Gostaria que me esclarecessem se a frase «Há automóveis na rua, cujos proprietários estão ausentes» está ou não erradamente pontuada, uma vez que, na escrita, as orações relativas restritivas não se separam por vírgula do substantivo (ou pronome) antecedente.

Em princípio, a vírgula está incorreta, porque a oração introduzida por «cujos» é uma relativa restritiva. Mas o emprego de vírgula com cujo não é dos mais claros. Expliquemos porquê.

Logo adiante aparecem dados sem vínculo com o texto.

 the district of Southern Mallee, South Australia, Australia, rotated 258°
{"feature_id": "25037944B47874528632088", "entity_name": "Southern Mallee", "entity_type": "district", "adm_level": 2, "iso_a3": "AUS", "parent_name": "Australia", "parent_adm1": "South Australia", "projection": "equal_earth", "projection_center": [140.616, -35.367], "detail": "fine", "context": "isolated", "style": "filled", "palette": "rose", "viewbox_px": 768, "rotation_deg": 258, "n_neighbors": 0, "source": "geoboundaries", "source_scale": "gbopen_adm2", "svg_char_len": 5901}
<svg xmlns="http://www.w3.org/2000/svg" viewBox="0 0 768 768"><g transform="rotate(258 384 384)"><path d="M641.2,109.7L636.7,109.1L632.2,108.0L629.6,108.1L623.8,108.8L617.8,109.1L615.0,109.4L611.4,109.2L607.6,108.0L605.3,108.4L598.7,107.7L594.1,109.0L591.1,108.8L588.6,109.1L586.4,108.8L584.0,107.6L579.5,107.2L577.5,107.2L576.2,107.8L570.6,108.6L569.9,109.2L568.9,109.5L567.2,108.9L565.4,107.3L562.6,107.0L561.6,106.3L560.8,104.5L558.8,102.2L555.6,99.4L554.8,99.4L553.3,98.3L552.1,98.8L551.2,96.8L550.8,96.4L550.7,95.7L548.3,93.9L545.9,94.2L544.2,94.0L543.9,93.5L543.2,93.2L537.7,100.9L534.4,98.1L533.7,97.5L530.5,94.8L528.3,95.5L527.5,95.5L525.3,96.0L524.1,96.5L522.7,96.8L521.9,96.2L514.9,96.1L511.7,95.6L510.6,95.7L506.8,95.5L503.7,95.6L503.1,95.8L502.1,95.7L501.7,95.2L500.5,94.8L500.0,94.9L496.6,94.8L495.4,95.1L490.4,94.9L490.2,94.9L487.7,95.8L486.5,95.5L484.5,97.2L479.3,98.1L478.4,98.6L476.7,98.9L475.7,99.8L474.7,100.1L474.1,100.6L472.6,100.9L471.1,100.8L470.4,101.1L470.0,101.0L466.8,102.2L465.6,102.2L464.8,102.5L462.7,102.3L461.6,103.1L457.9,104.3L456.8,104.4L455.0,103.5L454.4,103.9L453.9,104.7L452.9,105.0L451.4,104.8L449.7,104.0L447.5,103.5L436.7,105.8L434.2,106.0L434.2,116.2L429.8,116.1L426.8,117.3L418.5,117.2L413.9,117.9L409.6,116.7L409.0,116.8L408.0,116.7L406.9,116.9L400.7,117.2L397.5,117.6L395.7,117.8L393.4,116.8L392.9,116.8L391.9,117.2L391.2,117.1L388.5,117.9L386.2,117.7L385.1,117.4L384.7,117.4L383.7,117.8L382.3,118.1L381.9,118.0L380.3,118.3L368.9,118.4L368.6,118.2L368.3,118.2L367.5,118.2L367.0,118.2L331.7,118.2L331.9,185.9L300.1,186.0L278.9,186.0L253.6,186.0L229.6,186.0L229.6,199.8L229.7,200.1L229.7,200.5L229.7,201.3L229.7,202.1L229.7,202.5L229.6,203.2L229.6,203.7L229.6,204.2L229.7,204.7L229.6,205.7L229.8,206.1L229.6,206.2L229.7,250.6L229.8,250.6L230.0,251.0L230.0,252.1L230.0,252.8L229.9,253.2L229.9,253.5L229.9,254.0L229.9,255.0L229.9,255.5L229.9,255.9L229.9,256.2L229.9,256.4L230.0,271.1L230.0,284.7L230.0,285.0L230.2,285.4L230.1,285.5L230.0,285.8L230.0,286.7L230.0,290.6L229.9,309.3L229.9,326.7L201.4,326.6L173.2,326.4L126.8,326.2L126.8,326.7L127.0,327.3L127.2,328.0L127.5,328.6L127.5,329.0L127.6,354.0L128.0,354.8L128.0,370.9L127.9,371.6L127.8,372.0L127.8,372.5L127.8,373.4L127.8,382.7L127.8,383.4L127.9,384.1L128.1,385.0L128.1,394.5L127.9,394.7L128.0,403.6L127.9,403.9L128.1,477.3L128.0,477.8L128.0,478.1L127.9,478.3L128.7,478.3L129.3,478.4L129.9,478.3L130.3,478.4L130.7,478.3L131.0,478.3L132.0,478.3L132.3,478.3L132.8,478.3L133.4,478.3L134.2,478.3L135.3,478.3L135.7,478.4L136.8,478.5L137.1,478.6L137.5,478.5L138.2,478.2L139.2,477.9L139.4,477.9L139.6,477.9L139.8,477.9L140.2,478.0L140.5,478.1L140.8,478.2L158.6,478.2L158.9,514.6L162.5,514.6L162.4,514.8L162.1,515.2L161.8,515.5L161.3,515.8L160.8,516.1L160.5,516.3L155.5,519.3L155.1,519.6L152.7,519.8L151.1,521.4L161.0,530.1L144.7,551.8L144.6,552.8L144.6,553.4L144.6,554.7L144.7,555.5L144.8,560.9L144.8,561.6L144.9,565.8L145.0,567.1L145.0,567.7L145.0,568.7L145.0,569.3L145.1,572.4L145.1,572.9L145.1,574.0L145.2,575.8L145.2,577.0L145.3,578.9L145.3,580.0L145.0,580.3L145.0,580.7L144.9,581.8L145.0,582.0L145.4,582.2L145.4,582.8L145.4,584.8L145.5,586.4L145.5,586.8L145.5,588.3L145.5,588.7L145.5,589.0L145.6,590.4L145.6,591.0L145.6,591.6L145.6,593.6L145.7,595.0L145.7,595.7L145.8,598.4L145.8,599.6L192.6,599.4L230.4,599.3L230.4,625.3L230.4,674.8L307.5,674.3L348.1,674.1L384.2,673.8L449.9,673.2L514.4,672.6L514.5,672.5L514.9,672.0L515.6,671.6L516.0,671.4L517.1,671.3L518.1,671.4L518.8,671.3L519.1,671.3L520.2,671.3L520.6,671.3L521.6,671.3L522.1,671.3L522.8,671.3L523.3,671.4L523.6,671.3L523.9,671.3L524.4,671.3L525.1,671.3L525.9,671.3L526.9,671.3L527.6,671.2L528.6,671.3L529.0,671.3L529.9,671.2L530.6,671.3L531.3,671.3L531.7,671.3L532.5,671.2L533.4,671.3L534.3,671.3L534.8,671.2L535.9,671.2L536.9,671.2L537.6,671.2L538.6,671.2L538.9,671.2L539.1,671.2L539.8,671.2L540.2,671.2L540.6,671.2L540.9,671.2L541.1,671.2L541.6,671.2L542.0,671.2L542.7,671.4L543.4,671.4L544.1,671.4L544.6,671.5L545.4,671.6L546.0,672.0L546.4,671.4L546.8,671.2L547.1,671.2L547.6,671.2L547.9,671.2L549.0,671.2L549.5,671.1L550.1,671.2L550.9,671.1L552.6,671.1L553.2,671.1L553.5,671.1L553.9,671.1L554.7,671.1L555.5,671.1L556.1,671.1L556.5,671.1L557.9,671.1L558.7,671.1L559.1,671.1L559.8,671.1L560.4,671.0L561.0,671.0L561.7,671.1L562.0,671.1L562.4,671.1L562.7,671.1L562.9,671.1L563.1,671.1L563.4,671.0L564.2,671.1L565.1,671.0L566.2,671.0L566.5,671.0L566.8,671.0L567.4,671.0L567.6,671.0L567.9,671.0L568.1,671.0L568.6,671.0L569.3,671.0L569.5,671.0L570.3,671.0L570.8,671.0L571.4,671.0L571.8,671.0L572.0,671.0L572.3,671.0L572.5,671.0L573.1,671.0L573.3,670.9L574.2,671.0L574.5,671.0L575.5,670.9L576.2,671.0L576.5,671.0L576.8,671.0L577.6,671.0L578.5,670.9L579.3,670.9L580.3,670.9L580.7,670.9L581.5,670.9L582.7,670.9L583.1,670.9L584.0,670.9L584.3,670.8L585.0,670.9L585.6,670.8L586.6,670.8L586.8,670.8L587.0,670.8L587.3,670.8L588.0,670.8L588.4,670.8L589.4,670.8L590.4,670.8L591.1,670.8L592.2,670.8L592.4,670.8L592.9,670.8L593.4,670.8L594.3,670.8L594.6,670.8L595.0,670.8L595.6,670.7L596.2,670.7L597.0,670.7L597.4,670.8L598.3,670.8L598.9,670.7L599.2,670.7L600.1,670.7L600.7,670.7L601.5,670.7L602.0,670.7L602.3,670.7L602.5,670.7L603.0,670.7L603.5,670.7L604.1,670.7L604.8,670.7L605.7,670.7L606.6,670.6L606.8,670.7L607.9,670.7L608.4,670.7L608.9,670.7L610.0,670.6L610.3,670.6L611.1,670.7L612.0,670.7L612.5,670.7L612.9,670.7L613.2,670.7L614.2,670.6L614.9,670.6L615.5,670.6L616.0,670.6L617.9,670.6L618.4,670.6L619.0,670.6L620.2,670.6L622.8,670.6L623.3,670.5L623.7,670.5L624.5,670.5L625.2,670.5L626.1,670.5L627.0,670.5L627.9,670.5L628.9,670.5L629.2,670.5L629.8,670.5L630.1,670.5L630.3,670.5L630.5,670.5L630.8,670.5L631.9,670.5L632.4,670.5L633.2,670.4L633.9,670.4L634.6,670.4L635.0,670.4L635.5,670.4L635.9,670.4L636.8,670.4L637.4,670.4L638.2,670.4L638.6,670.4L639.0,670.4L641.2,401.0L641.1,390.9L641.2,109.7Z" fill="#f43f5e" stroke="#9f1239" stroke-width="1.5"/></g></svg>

Rodrigo de Sá Nogueira, em Guia Alfabética de Pontuação (Lisboa, Clássica Editora, 1989, pág. 31/31), define um preceito sobre o emprego de vírgula com cujo, mas admite exceções:

«Como pronome relativo, equivalente a “do que”, “do qual”, a forma “cujo” (bem como as suas flexões “cuja”, “cujos”, “cujas”, equivalentes respectivamente a “da qual”, “dos quais”, “das quais”) inicia orações de valor adjetivo. Por isso, visto que os adjetivos não devem ser separados por vírgulas dos substantivos que qualificam ou determinam, em princípio a forma “cujo” (bem como as respectivas flexões), pronome relativo, não deve ser precedida de vírgula, embora ela inicie orações. Não obstante isso, quando uma oração relativa de “cujo” constitui uma expressão intercalada, a forma “cujo” é precedida de vírgula. Ex.: “Vi o homem cujo filho é bom”; “o homem, cujo filho é bom, partiu ontem para o Porto”.»

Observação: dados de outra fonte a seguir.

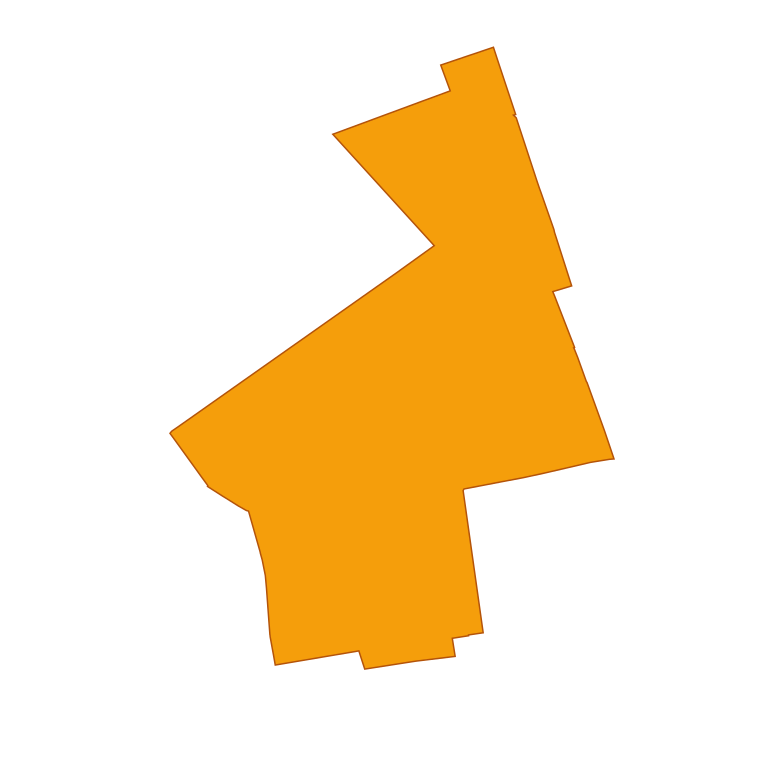 the district of Visina, Olt, Romania, rotated 160°
{"feature_id": "2599482B5784370948640", "entity_name": "Visina", "entity_type": "district", "adm_level": 2, "iso_a3": "ROU", "parent_name": "Romania", "parent_adm1": "Olt", "projection": "orthographic", "projection_center": [24.468, 43.858], "detail": "fine", "context": "isolated", "style": "filled", "palette": "amber", "viewbox_px": 768, "rotation_deg": 160, "n_neighbors": 0, "source": "geoboundaries", "source_scale": "gbopen_adm2", "svg_char_len": 1263}
<svg xmlns="http://www.w3.org/2000/svg" viewBox="0 0 768 768"><g transform="rotate(160 384 384)"><path d="M601.3,411.3L602.0,410.8L600.8,406.8L590.1,369.1L587.2,358.8L584.3,348.8L584.9,348.1L574.3,334.2L571.6,330.8L562.5,319.1L556.6,312.2L554.9,311.0L554.8,310.5L556.3,289.8L557.8,269.2L557.8,268.9L558.1,267.0L558.6,260.4L561.0,244.7L564.2,232.6L576.9,187.7L577.0,187.1L577.1,186.7L577.2,186.1L577.4,185.6L580.8,165.6L582.0,158.9L582.3,157.1L573.6,155.5L498.9,141.8L499.1,136.9L499.6,122.7L448.9,112.7L410.3,103.7L406.8,121.7L390.6,118.5L390.4,119.3L375.9,116.3L346.1,256.8L344.7,258.0L307.4,252.0L284.9,248.3L263.6,245.4L216.6,239.7L202.0,236.9L197.8,236.1L193.5,234.9L193.4,238.5L192.8,264.4L192.7,315.9L193.0,317.2L193.0,318.5L192.9,342.8L193.2,352.4L193.4,353.1L192.4,353.2L193.6,408.5L193.8,413.1L174.1,412.0L172.4,455.4L171.9,468.2L171.5,471.0L171.2,494.5L171.0,509.7L171.0,510.6L171.0,513.5L171.0,514.9L170.9,519.9L170.8,524.0L170.6,529.7L168.7,588.9L170.4,592.4L168.1,592.2L167.3,620.3L166.6,644.8L166.4,651.0L166.1,660.0L166.0,663.0L191.4,663.6L221.6,664.3L221.5,636.8L250.7,636.7L346.7,636.2L289.5,496.8L330.0,485.4L330.9,485.1L553.5,424.7L585.9,415.9L596.0,413.2L599.5,412.3L601.3,411.3Z" fill="#f59e0b" stroke="#b45309" stroke-width="1.5"/></g></svg>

Diga-se que o caso de oração intercalada em que a vírgula é aceita por Sá Nogueira é, no fundo, o de uma oração relativa apositiva e não o de uma relativa restritiva. Esta diferença é mais bem observada quando ocorre o pronome que:

(1) «Vi o homem que tem dois filhos geniais a dizer disparates.»/«Vi o homem cujos filhos são geniais a dizer disparates.»

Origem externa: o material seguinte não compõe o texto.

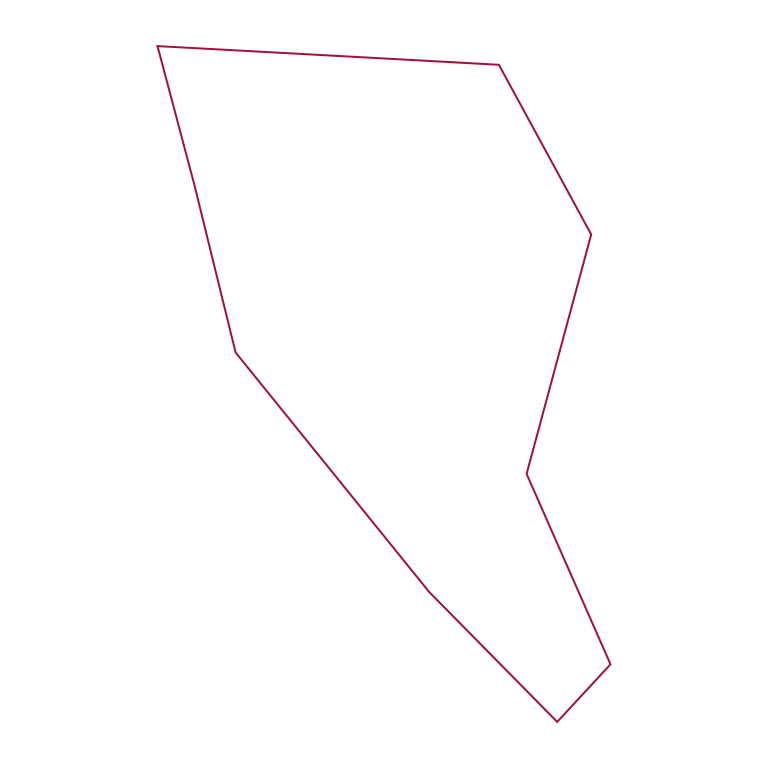 the state/province of Kwun Tong
{"feature_id": "HKG-5161", "entity_name": "Kwun Tong", "entity_type": "state/province", "adm_level": 1, "iso_a3": "HKG", "parent_name": "Hong Kong S.A.R.", "parent_adm1": "", "projection": "mercator", "projection_center": [114.229, 22.308], "detail": "fine", "context": "isolated", "style": "outline", "palette": "rose", "viewbox_px": 768, "rotation_deg": 0, "n_neighbors": 0, "source": "natural_earth", "source_scale": "10m", "svg_char_len": 245}
<svg xmlns="http://www.w3.org/2000/svg" viewBox="0 0 768 768"><path d="M610.5,664.3L557.2,721.9L429.1,591.9L235.6,352.5L194.3,184.6L157.5,46.1L498.9,64.8L591.2,234.5L526.6,473.9L610.5,664.3Z" fill="none" stroke="#9f1239" stroke-width="2"/></svg>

(2) «Vi o homem, que tem dois filhos geniais, a dizer disparates.»/«Vi o homem, cujos filhos são geniais, a dizer disparates.»

Em (1), acontece que as orações «que tem um bom filho» e «cujo filho é bom» restringem a significação de «o homem», tornando-se como que características essenciais da pessoa que for referente desta expressão. Em (2), as mesmas orações relativas dão informação acessória, porque «o homem» equivale a uma entidade já bem caracterizada pelo contexto (situacional ou textual); como tais orações funcionam como um aposto, diz-se que são apositivas.

Em relação à frase do consulente, a oração relativa «cujos proprietários estão ausentes» define um dos tipos de automóvel existentes na rua. Sendo assim, a vírgula não é de aconselhar: «Há automóveis na rua cujos proprietários estão ausentes.» Contudo, esta frase acaba por gerar ambiguidade, porque «cujos proprietários estão ausentes» pode referir-se a «rua». Para evitar esta interpretação, é melhor alterar a ordem do constituinte «na rua»: «Na rua, há automóveis cujos proprietários estão ausentes.»